In a recent budget draft, President Trump proposed ending the policy that protects medical cannabis programs in states where it is legal. These protections prevent the Justice Department from interfering with state’s rights. The President’s proposal also calls for establishing blocks on creating an adult-use cannabis marketplace in Washington, D.C. Currently, possessing and cultivating cannabis in D.C. is legal.
These protections were passed by Congress in 2014 and have been renewed every year since then. This current proposal is the third time the Trump administration has called for the removal of these safeguards for medical cannabis business. However, Congress has ignored these requests and renewed the protections in spending bills.
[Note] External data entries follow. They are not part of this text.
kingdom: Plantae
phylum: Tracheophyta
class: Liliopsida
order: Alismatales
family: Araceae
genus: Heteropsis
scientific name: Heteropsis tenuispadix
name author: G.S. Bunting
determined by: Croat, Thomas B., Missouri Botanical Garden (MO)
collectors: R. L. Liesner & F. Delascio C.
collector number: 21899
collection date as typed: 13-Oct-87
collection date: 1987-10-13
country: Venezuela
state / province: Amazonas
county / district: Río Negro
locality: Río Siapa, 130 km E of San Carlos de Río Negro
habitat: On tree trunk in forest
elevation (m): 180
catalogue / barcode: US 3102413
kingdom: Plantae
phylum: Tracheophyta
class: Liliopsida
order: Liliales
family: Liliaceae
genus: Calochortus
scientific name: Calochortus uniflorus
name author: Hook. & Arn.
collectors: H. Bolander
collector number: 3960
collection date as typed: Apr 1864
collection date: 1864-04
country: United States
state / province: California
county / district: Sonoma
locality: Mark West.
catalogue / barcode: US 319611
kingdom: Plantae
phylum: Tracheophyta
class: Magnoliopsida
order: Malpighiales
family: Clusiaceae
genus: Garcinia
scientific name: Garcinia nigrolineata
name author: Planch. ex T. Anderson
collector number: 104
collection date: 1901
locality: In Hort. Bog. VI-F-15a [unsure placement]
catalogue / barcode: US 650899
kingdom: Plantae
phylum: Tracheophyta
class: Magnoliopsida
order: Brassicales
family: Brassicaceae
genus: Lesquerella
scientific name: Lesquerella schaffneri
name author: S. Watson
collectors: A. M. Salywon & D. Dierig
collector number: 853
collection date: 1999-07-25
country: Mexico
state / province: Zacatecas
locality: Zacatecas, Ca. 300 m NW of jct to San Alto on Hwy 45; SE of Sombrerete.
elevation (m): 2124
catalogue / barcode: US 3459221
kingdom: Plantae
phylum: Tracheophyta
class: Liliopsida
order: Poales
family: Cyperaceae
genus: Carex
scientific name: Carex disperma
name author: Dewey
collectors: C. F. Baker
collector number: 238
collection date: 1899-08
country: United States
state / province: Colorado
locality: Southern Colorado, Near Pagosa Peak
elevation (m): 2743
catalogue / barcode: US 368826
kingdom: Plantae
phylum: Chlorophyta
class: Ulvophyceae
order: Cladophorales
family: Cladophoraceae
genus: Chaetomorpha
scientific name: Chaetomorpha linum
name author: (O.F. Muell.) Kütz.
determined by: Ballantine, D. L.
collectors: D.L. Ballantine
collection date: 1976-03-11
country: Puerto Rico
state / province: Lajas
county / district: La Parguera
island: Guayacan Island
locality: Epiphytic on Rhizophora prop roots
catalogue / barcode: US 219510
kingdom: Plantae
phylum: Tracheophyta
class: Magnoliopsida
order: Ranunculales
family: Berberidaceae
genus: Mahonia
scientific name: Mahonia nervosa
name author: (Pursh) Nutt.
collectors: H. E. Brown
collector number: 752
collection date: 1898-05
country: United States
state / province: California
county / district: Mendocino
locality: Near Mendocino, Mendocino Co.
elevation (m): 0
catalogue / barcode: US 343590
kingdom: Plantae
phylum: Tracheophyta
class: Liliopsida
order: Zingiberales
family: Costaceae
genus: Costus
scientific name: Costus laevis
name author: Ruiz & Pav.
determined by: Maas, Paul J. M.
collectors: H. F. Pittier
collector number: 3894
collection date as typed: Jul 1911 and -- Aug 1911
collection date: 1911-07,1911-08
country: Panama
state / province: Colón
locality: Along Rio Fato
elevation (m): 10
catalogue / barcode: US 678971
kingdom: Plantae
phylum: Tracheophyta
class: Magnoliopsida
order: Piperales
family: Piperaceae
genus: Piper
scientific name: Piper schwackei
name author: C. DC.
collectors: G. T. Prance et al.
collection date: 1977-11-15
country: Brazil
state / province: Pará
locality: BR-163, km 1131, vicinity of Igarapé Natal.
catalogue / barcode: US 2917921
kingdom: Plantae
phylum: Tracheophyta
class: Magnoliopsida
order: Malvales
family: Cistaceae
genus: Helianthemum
The budget proposal also would cut funding for the White House’s Office of National Drug Control Policy (ONDCP) from $425 million to just $29 million, according to a report from Marijuana Moment. Instead, the funding would go to the DEA to, “improve coordination of drug enforcement efforts among Federal, State, and local law enforcement agencies in the U.S.”
Oregon Rep. Earl Blumenauer (D) called Trump’s proposal “an attack on 8 years of progress at all levels.”
“I will continue to lead the effort to protect state-legal medical cannabis programs and seek to get new protections for adult-use and tribal programs. These are critical as we continue our fight to reform hopelessly outdated federal cannabis policies,” said Blumenauer.
Former President Barack Obama also called for the removal of these protections as well. In 2012, Rolling Stone said that Obama was waging a ‘War on Pot’ and executives at the Marijuana Policy Project called Obama “the worst president on medical marijuana.”
Blumenauer says that he and other lawmakers will likely ignore that particular section of President Trump’s proposal, according to Marijuana Moment.
As a candidate running for president in 2016, Trump claimed he supported medical cannabis and believed that states had the right to decide whether the plant medicine should be permitted.
While it is a good sign that lawmakers have ignored the call to remove these state protections found in every budget proposal, it again outlines how the federal government does not reflect the views that the majority of the American people share about medical marijuana. In 2019, two-thirds of Americans polled said they favored the full legalization of cannabis.